Most of the comments from your last post were not worth wasting my breath on. This one was. If that is so then you should have no trouble finding out who posted the image to their website, what timelines were involved from start to finish and the cadence used between images. So tell me oh smooth talker you, just who actually did create that Lockheed RD image? I'll even give you a hint of who that might be:
http://thesurfaceofthesun.com/usage_200205.html
Notice who's name is attached to this image.
quote: Maybe you've been the same kind of asshole to them as you've been to the people here.
I've cetainly returned your BS back to you here, but my lack of knowing these details has nothing to do with "attitude" on my part. You of course can prove my attitude had something to do with it by getting some details out of Lockheed.
quote: The people at the BAUT forum understood the red parts of the image, as explained by LMSAL, were from the 171Å filter, and the blue parts were hotter, from the 191Å filter.
Then Dave must be a lying idiot too eh? He agreed with me that areas marked in red are actually hotter, not cooler than the blue regions.
____
WRITTEN TASK. How would you sum up the forum post above in exactly two sentences?
____
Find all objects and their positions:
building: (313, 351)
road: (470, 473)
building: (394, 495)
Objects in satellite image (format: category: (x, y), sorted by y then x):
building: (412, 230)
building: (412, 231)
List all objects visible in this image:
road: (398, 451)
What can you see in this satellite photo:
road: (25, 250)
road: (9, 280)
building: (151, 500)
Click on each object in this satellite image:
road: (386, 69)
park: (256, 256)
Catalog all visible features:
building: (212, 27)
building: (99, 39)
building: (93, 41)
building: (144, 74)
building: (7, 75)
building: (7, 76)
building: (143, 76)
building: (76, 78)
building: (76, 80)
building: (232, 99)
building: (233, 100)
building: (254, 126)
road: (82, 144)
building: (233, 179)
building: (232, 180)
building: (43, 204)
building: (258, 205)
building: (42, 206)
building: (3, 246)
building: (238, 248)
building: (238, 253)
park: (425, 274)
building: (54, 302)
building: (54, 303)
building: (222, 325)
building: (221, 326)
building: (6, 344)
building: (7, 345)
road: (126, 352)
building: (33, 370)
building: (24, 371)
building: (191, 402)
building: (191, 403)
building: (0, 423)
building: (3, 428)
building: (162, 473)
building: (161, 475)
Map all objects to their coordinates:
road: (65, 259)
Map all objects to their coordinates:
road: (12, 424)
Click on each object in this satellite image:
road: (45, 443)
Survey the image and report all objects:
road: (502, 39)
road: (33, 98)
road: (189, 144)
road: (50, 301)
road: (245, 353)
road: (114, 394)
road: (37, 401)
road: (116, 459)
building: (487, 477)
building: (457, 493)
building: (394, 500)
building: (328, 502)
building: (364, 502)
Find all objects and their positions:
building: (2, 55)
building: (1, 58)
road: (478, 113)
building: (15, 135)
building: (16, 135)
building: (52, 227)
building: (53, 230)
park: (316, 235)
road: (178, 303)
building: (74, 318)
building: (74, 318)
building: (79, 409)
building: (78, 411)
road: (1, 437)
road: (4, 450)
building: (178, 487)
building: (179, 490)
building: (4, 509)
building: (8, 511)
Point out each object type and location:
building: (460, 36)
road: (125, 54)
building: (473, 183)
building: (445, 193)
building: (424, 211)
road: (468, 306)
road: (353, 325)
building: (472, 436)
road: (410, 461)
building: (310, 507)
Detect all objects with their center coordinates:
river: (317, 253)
____
EXPECTED ANSWER. The writer challenges the other person to find out who actually created the Lockheed RD image, including who posted it, the timelines and the cadence between images, and points to a link where a name is attached to the image. The writer also denies that attitude explains not knowing these details, and disputes the account of the red 171Å and hotter blue 191Å parts by saying Dave agreed that the red areas are hotter than the blue regions.